──────── DATA FOR THIS TASK ────────
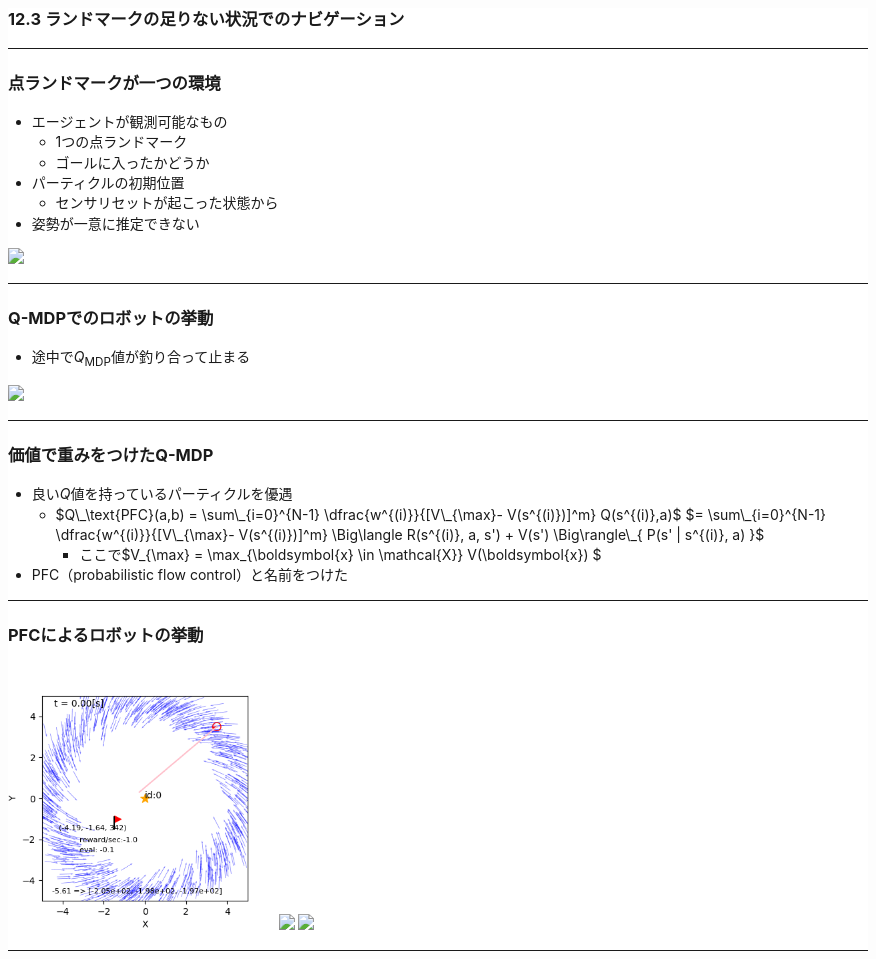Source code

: ### 12.3 ランドマークの足りない状況でのナビゲーション

---

### 点ランドマークが一つの環境

* エージェントが観測可能なもの
    * 1つの点ランドマーク
    * ゴールに入ったかどうか
* パーティクルの初期位置
    * センサリセットが起こった状態から
* 姿勢が一意に推定できない

<img width="30%" src="./figs/pfc_environment.png" />

---

### Q-MDPでのロボットの挙動

* 途中で$Q_\text{MDP}$値が釣り合って止まる

<img width="40%" src="./figs/one_landmark_qmdp.gif" />

---

### 価値で重みをつけたQ-MDP

* 良い$Q$値を持っているパーティクルを優遇
    * $Q\_\text{PFC}(a,b) = \sum\_{i=0}^{N-1} \dfrac{w^{(i)}}{[V\_{\max}- V(s^{(i)})]^m} Q(s^{(i)},a)$
      $= \sum\_{i=0}^{N-1} \dfrac{w^{(i)}}{[V\_{\max}- V(s^{(i)})]^m} \Big\langle R(s^{(i)}, a, s') + V(s') \Big\rangle\_{ P(s' | s^{(i)}, a) }$
        * ここで$V_{\max} = \max_{\boldsymbol{x} \in \mathcal{X}} V(\boldsymbol{x}) $
* PFC（probabilistic flow control）と名前をつけた

---

### PFCによるロボットの挙動


<img width="31%" src="./figs/pfc_ok.gif" />
<img width="31%" src="./figs/pfc_ok2.gif" />
<img width="31%" src="./figs/pfc_ok3.gif" />

---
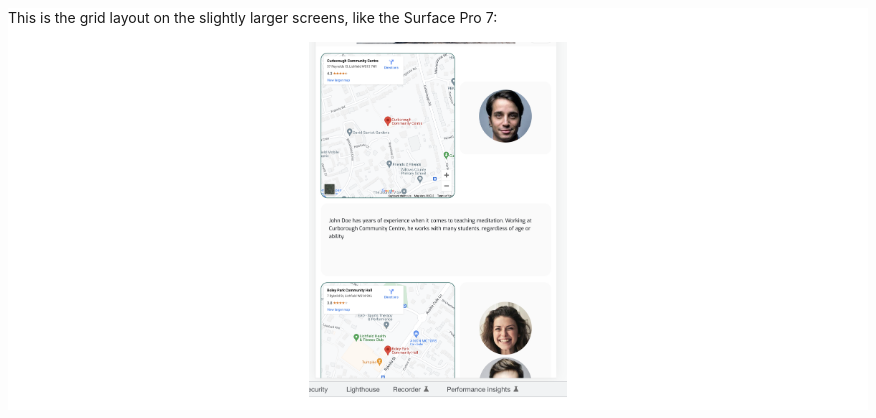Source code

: This is the grid layout on the slightly larger screens, like the Surface Pro 7:

<img src="assets/images/readme-images/tutor-surface7.png" width="30%" alt="Tutor section between 800-1000px width screens" style="display: block; margin: auto;">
────────
• **TASK GOAL**: Gather every line from the entries above that contains the string "figs", treating uppercase and lowercase letters as different.

• **TASK SOLUTION**:
<img width="30%" src="./figs/pfc_environment.png" />
<img width="40%" src="./figs/one_landmark_qmdp.gif" />
<img width="31%" src="./figs/pfc_ok.gif" />
<img width="31%" src="./figs/pfc_ok2.gif" />
<img width="31%" src="./figs/pfc_ok3.gif" />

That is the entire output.